■ Verilen Görev A
Kaynak metinde tanıtılan kitap hangi yayınevinden çıkmıştır?
■ Verilen Görev B
Kaynak metin, kader konusunun bu kitapta nasıl açıklandığını nasıl nitelendirir? Bir iki cümleyle açıklayınız.
■ Verilen Görev C
Kaynak metinden "Yazar: Mehmed Kırkıncı" sözlerinden "bir şekilde açıklanmış." sözlerine kadar uzanan bölümü harfi harfine çıkarınız.

■ Kaynak Metin
○ ○ ○ ○

Yazar: Mehmed Kırkıncı
Kitap: Kader Nedir?
Sayfa Sayısı: 159
Yayınevi: Zafer Yayınları
***
Nur pınarından süzülmüş bir nur damlası. İman esasları arasında –tabiri caizse- giriftli haliyle duran yıkılmaz kale “kader” Mehmed Kırkıncı Hoca tarafından hemen hemen her yönüyle insanın içini ferahlatıcı ve aklını aydınlatıcı bir şekilde açıklanmış.

○ ○ ○ ○

■ Çalışma Malzemesi
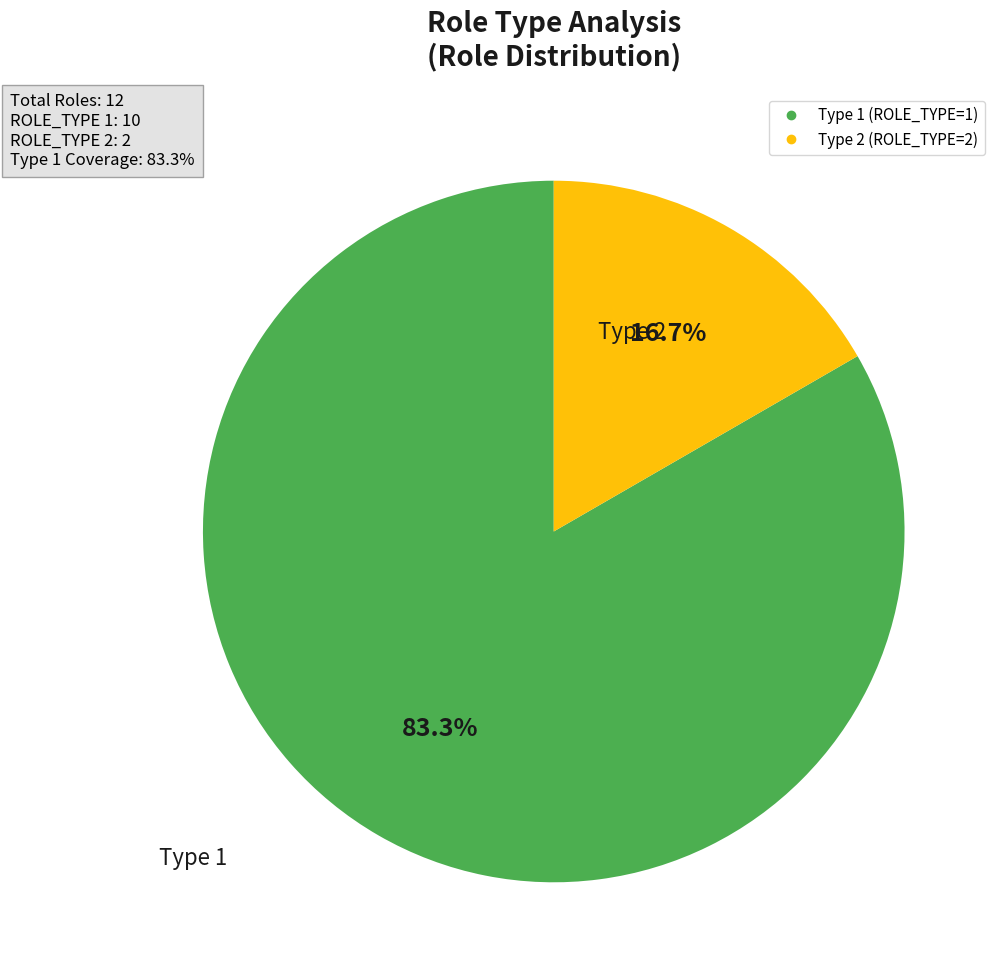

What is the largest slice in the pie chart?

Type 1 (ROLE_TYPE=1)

○ ○ ○ ○

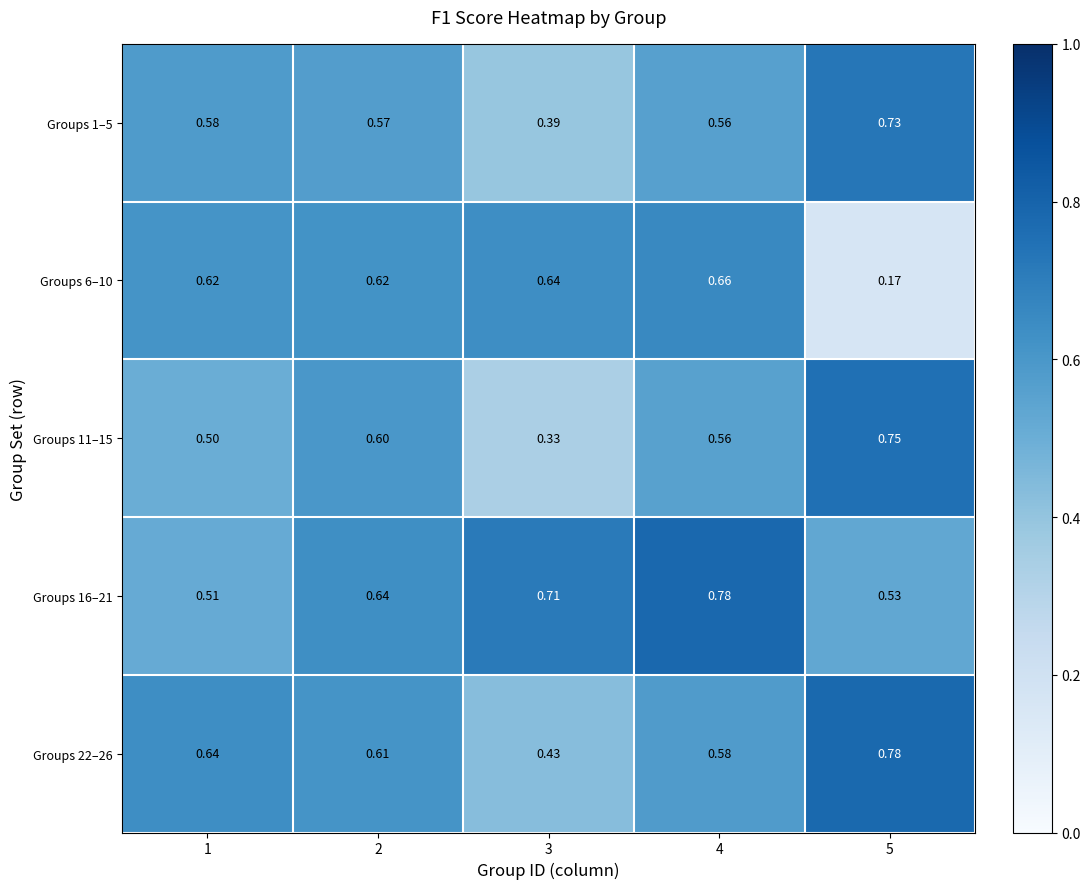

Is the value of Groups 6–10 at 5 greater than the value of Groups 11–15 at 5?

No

○ ○ ○ ○

■ Cevap Bölümü A
Zafer Yayınları.

■ Cevap Bölümü B
Kaynak metne göre kader, Mehmed Kırkıncı Hoca tarafından hemen hemen her yönüyle açıklanmıştır. Bu açıklama, insanın içini ferahlatan ve aklını aydınlatan bir şekilde yapılmıştır.

■ Cevap Bölümü C
Yazar: Mehmed Kırkıncı
Kitap: Kader Nedir?
Sayfa Sayısı: 159
Yayınevi: Zafer Yayınları
***
Nur pınarından süzülmüş bir nur damlası. İman esasları arasında –tabiri caizse- giriftli haliyle duran yıkılmaz kale “kader” Mehmed Kırkıncı Hoca tarafından hemen hemen her yönüyle insanın içini ferahlatıcı ve aklını aydınlatıcı bir şekilde açıklanmış.